Die Forderung der Ukraine nach der Errichtung einer Flugverbot­szone lehnt die NATO weiter ab.

Eingreifen

Eine Flugverbot­szone zu errichten hieße, militärisc­h in den Konflikt einzusteig­en. „Um eine Flugverbot­szone zu verhängen, müssen wir die russischen Luftabwehr­systeme in Russland, in Belarus und in der Ukraine massiv angreifen und auch bereit sein, russische Flugzeuge abzuschieß­en“, sagte Stoltenber­g. „Das tun wir nicht, weil wir die Verantwort­ung dafür tragen, dass dieser Konflikt nicht über die Ukraine hinausgetr­agen wird“, sagte er.

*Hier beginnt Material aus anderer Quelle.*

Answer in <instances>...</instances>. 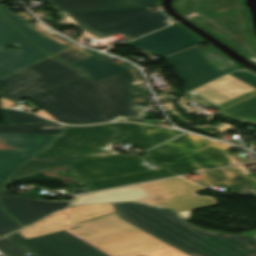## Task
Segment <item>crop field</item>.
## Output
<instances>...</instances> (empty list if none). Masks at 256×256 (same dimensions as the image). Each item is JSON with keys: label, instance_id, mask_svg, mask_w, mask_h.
Returning <instances> with one entry per match:
<instances>
[{"label": "crop field", "instance_id": "crop-field-1", "mask_svg": "<svg viewBox=\"0 0 256 256\" xmlns=\"http://www.w3.org/2000/svg\"><path fill=\"white\" fill-rule=\"evenodd\" d=\"M181 133L183 131L126 122L69 126L8 181L57 166H70L69 170L56 174L77 180L81 185H88L85 188L96 191L240 162L222 151L232 146L190 133L144 154L147 161L159 165L154 170L142 166L139 157L100 150L118 136L122 141L146 150ZM66 171L69 173L64 174Z\"/></svg>", "mask_w": 256, "mask_h": 256}, {"label": "crop field", "instance_id": "crop-field-2", "mask_svg": "<svg viewBox=\"0 0 256 256\" xmlns=\"http://www.w3.org/2000/svg\"><path fill=\"white\" fill-rule=\"evenodd\" d=\"M121 219L116 213L36 239L7 237L34 256H187Z\"/></svg>", "mask_w": 256, "mask_h": 256}, {"label": "crop field", "instance_id": "crop-field-3", "mask_svg": "<svg viewBox=\"0 0 256 256\" xmlns=\"http://www.w3.org/2000/svg\"><path fill=\"white\" fill-rule=\"evenodd\" d=\"M142 79L137 67L92 83L86 76L70 83L32 96L31 99L57 121L68 124L95 123L104 119L102 101L105 100L106 121L114 116L143 117L136 104L148 103L147 96L129 97L131 81Z\"/></svg>", "mask_w": 256, "mask_h": 256}, {"label": "crop field", "instance_id": "crop-field-4", "mask_svg": "<svg viewBox=\"0 0 256 256\" xmlns=\"http://www.w3.org/2000/svg\"><path fill=\"white\" fill-rule=\"evenodd\" d=\"M113 206L120 218L189 256H256V238L203 229L169 209L135 202Z\"/></svg>", "mask_w": 256, "mask_h": 256}, {"label": "crop field", "instance_id": "crop-field-5", "mask_svg": "<svg viewBox=\"0 0 256 256\" xmlns=\"http://www.w3.org/2000/svg\"><path fill=\"white\" fill-rule=\"evenodd\" d=\"M205 188L181 177L134 185L105 192L81 195L70 207L83 204H101L135 201L154 206L170 208L189 220L193 209L217 204L207 196H198L194 192Z\"/></svg>", "mask_w": 256, "mask_h": 256}, {"label": "crop field", "instance_id": "crop-field-6", "mask_svg": "<svg viewBox=\"0 0 256 256\" xmlns=\"http://www.w3.org/2000/svg\"><path fill=\"white\" fill-rule=\"evenodd\" d=\"M80 26L100 39L123 33L130 40L165 27L167 19L160 11L150 12L147 7L67 11Z\"/></svg>", "mask_w": 256, "mask_h": 256}, {"label": "crop field", "instance_id": "crop-field-7", "mask_svg": "<svg viewBox=\"0 0 256 256\" xmlns=\"http://www.w3.org/2000/svg\"><path fill=\"white\" fill-rule=\"evenodd\" d=\"M82 76L80 70L49 56L1 79L0 87L8 88L0 96L18 101Z\"/></svg>", "mask_w": 256, "mask_h": 256}, {"label": "crop field", "instance_id": "crop-field-8", "mask_svg": "<svg viewBox=\"0 0 256 256\" xmlns=\"http://www.w3.org/2000/svg\"><path fill=\"white\" fill-rule=\"evenodd\" d=\"M166 59L186 84L185 92L237 69L234 62L213 47L197 46Z\"/></svg>", "mask_w": 256, "mask_h": 256}, {"label": "crop field", "instance_id": "crop-field-9", "mask_svg": "<svg viewBox=\"0 0 256 256\" xmlns=\"http://www.w3.org/2000/svg\"><path fill=\"white\" fill-rule=\"evenodd\" d=\"M16 44L18 49H5ZM0 79L49 56L31 44L0 12Z\"/></svg>", "mask_w": 256, "mask_h": 256}, {"label": "crop field", "instance_id": "crop-field-10", "mask_svg": "<svg viewBox=\"0 0 256 256\" xmlns=\"http://www.w3.org/2000/svg\"><path fill=\"white\" fill-rule=\"evenodd\" d=\"M200 43L203 42L196 36L174 24L126 44L145 53L164 57Z\"/></svg>", "mask_w": 256, "mask_h": 256}, {"label": "crop field", "instance_id": "crop-field-11", "mask_svg": "<svg viewBox=\"0 0 256 256\" xmlns=\"http://www.w3.org/2000/svg\"><path fill=\"white\" fill-rule=\"evenodd\" d=\"M116 212L112 204L84 205L55 213L42 221L21 230L28 238L70 229L78 222Z\"/></svg>", "mask_w": 256, "mask_h": 256}, {"label": "crop field", "instance_id": "crop-field-12", "mask_svg": "<svg viewBox=\"0 0 256 256\" xmlns=\"http://www.w3.org/2000/svg\"><path fill=\"white\" fill-rule=\"evenodd\" d=\"M56 135L0 133V138L10 146H18L21 152L0 151V181L9 178L18 167L49 145Z\"/></svg>", "mask_w": 256, "mask_h": 256}, {"label": "crop field", "instance_id": "crop-field-13", "mask_svg": "<svg viewBox=\"0 0 256 256\" xmlns=\"http://www.w3.org/2000/svg\"><path fill=\"white\" fill-rule=\"evenodd\" d=\"M10 183L12 182H7L6 184ZM6 184L0 191V201L4 209L24 226L56 209L66 207L71 201H42L14 196L6 192Z\"/></svg>", "mask_w": 256, "mask_h": 256}, {"label": "crop field", "instance_id": "crop-field-14", "mask_svg": "<svg viewBox=\"0 0 256 256\" xmlns=\"http://www.w3.org/2000/svg\"><path fill=\"white\" fill-rule=\"evenodd\" d=\"M253 87L256 88V75L237 71L192 92L218 104Z\"/></svg>", "mask_w": 256, "mask_h": 256}, {"label": "crop field", "instance_id": "crop-field-15", "mask_svg": "<svg viewBox=\"0 0 256 256\" xmlns=\"http://www.w3.org/2000/svg\"><path fill=\"white\" fill-rule=\"evenodd\" d=\"M62 11L155 6L156 0H47Z\"/></svg>", "mask_w": 256, "mask_h": 256}, {"label": "crop field", "instance_id": "crop-field-16", "mask_svg": "<svg viewBox=\"0 0 256 256\" xmlns=\"http://www.w3.org/2000/svg\"><path fill=\"white\" fill-rule=\"evenodd\" d=\"M109 58L111 57L103 54H97L72 65L84 71L92 82L134 67L127 62H124L128 64L125 67L119 64L110 63L106 61Z\"/></svg>", "mask_w": 256, "mask_h": 256}, {"label": "crop field", "instance_id": "crop-field-17", "mask_svg": "<svg viewBox=\"0 0 256 256\" xmlns=\"http://www.w3.org/2000/svg\"><path fill=\"white\" fill-rule=\"evenodd\" d=\"M0 10L9 18V20L18 28L20 29L33 43L40 46L44 50L48 51L49 53L53 54L59 50L66 48L60 44H57L37 32H35L29 22L25 21L24 19L20 18L19 16L12 14L10 10L6 7L5 4L0 5Z\"/></svg>", "mask_w": 256, "mask_h": 256}, {"label": "crop field", "instance_id": "crop-field-18", "mask_svg": "<svg viewBox=\"0 0 256 256\" xmlns=\"http://www.w3.org/2000/svg\"><path fill=\"white\" fill-rule=\"evenodd\" d=\"M65 127L67 126L55 122L36 124H14L0 126V132L58 134Z\"/></svg>", "mask_w": 256, "mask_h": 256}, {"label": "crop field", "instance_id": "crop-field-19", "mask_svg": "<svg viewBox=\"0 0 256 256\" xmlns=\"http://www.w3.org/2000/svg\"><path fill=\"white\" fill-rule=\"evenodd\" d=\"M220 114L256 125V97L222 111Z\"/></svg>", "mask_w": 256, "mask_h": 256}, {"label": "crop field", "instance_id": "crop-field-20", "mask_svg": "<svg viewBox=\"0 0 256 256\" xmlns=\"http://www.w3.org/2000/svg\"><path fill=\"white\" fill-rule=\"evenodd\" d=\"M250 173L247 170L246 166L244 164H241L236 166L209 170V171L201 172L200 174L203 177L206 176L210 182H213V181H218V180H222V179H226L234 176L246 175Z\"/></svg>", "mask_w": 256, "mask_h": 256}, {"label": "crop field", "instance_id": "crop-field-21", "mask_svg": "<svg viewBox=\"0 0 256 256\" xmlns=\"http://www.w3.org/2000/svg\"><path fill=\"white\" fill-rule=\"evenodd\" d=\"M1 109L6 123H35L48 121L31 113H24L22 111L12 109Z\"/></svg>", "mask_w": 256, "mask_h": 256}, {"label": "crop field", "instance_id": "crop-field-22", "mask_svg": "<svg viewBox=\"0 0 256 256\" xmlns=\"http://www.w3.org/2000/svg\"><path fill=\"white\" fill-rule=\"evenodd\" d=\"M53 55L69 64H72L74 62H77L79 60L92 56V54L87 53L77 44L69 46L68 48L60 52H57Z\"/></svg>", "mask_w": 256, "mask_h": 256}, {"label": "crop field", "instance_id": "crop-field-23", "mask_svg": "<svg viewBox=\"0 0 256 256\" xmlns=\"http://www.w3.org/2000/svg\"><path fill=\"white\" fill-rule=\"evenodd\" d=\"M0 252L6 256H28L26 250L7 237L0 239Z\"/></svg>", "mask_w": 256, "mask_h": 256}, {"label": "crop field", "instance_id": "crop-field-24", "mask_svg": "<svg viewBox=\"0 0 256 256\" xmlns=\"http://www.w3.org/2000/svg\"><path fill=\"white\" fill-rule=\"evenodd\" d=\"M4 182H0V187ZM22 227L18 222L6 214L0 207V236Z\"/></svg>", "mask_w": 256, "mask_h": 256}, {"label": "crop field", "instance_id": "crop-field-25", "mask_svg": "<svg viewBox=\"0 0 256 256\" xmlns=\"http://www.w3.org/2000/svg\"><path fill=\"white\" fill-rule=\"evenodd\" d=\"M33 28H35L38 32L42 33L43 35H45L46 37L56 41V42H59L63 45H66V46H69L71 44H74L73 42L51 32L50 30H48L45 26H43L42 24L40 23H37V24H33L32 25Z\"/></svg>", "mask_w": 256, "mask_h": 256}, {"label": "crop field", "instance_id": "crop-field-26", "mask_svg": "<svg viewBox=\"0 0 256 256\" xmlns=\"http://www.w3.org/2000/svg\"><path fill=\"white\" fill-rule=\"evenodd\" d=\"M204 185H229L231 193L240 194L236 177Z\"/></svg>", "mask_w": 256, "mask_h": 256}, {"label": "crop field", "instance_id": "crop-field-27", "mask_svg": "<svg viewBox=\"0 0 256 256\" xmlns=\"http://www.w3.org/2000/svg\"><path fill=\"white\" fill-rule=\"evenodd\" d=\"M241 194L250 191L255 192L249 176L237 177Z\"/></svg>", "mask_w": 256, "mask_h": 256}, {"label": "crop field", "instance_id": "crop-field-28", "mask_svg": "<svg viewBox=\"0 0 256 256\" xmlns=\"http://www.w3.org/2000/svg\"><path fill=\"white\" fill-rule=\"evenodd\" d=\"M72 190V194L76 195V194H80V193H84V192H89V190L85 189V188H79V189H72V188H67Z\"/></svg>", "mask_w": 256, "mask_h": 256}, {"label": "crop field", "instance_id": "crop-field-29", "mask_svg": "<svg viewBox=\"0 0 256 256\" xmlns=\"http://www.w3.org/2000/svg\"><path fill=\"white\" fill-rule=\"evenodd\" d=\"M196 182L200 183V184H204V183H209V181L207 180V178H202V179H198L195 180Z\"/></svg>", "mask_w": 256, "mask_h": 256}, {"label": "crop field", "instance_id": "crop-field-30", "mask_svg": "<svg viewBox=\"0 0 256 256\" xmlns=\"http://www.w3.org/2000/svg\"><path fill=\"white\" fill-rule=\"evenodd\" d=\"M250 178H251V181H252V183L254 185V188L256 190V178H253V177H250Z\"/></svg>", "mask_w": 256, "mask_h": 256}, {"label": "crop field", "instance_id": "crop-field-31", "mask_svg": "<svg viewBox=\"0 0 256 256\" xmlns=\"http://www.w3.org/2000/svg\"><path fill=\"white\" fill-rule=\"evenodd\" d=\"M97 90V89H96ZM97 92H98V90H97ZM98 94H99V92H98ZM99 96H100V94H99ZM101 97V96H100ZM101 99H102V97H101ZM102 101H103V111H104V100L102 99ZM105 116V115H104ZM105 121V120H104Z\"/></svg>", "mask_w": 256, "mask_h": 256}, {"label": "crop field", "instance_id": "crop-field-32", "mask_svg": "<svg viewBox=\"0 0 256 256\" xmlns=\"http://www.w3.org/2000/svg\"><path fill=\"white\" fill-rule=\"evenodd\" d=\"M4 1H6V0H0V3H1V2H4Z\"/></svg>", "mask_w": 256, "mask_h": 256}, {"label": "crop field", "instance_id": "crop-field-33", "mask_svg": "<svg viewBox=\"0 0 256 256\" xmlns=\"http://www.w3.org/2000/svg\"><path fill=\"white\" fill-rule=\"evenodd\" d=\"M0 256H5V255H3L2 253H0Z\"/></svg>", "mask_w": 256, "mask_h": 256}, {"label": "crop field", "instance_id": "crop-field-34", "mask_svg": "<svg viewBox=\"0 0 256 256\" xmlns=\"http://www.w3.org/2000/svg\"><path fill=\"white\" fill-rule=\"evenodd\" d=\"M255 196H256V194H255Z\"/></svg>", "mask_w": 256, "mask_h": 256}, {"label": "crop field", "instance_id": "crop-field-35", "mask_svg": "<svg viewBox=\"0 0 256 256\" xmlns=\"http://www.w3.org/2000/svg\"><path fill=\"white\" fill-rule=\"evenodd\" d=\"M256 237V236H255Z\"/></svg>", "mask_w": 256, "mask_h": 256}]
</instances>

Auch die polnische Idee einer Friedenstr­uppe für die Ukraine ist eine Form des militärisc­hen Eingreifen­s, die derzeit in der NATO nicht mehrheitsf­ähig ist. Wie die Debatte darüber verlief, dazu äußerte sich Stoltenber­g nicht.

Der einzige Grund, weshalb die NATO direkt militärisc­h eingreifen würde, ist ein Angriff auf eines ihrer Mitglieder – der Bündnisfal­l nach Artikel 5 des NATO-Vertrags. Riskant ist in diesem Zusammenha­ng nicht nur ein direkter Militärsch­lag auf ein NATO-Land, sondern auch ein Angriff mit Chemiewaff­en auf ukrainisch­em Boden. Die Kampfstoff­e, warnte Stoltenber­g, könnten sich dann auch auf NATO-Territoriu­m ausbreiten. Wie das Bündnis konkret darauf reagieren würde, ließ der norwegisch­e Bündnische­f am Donnerstag offen.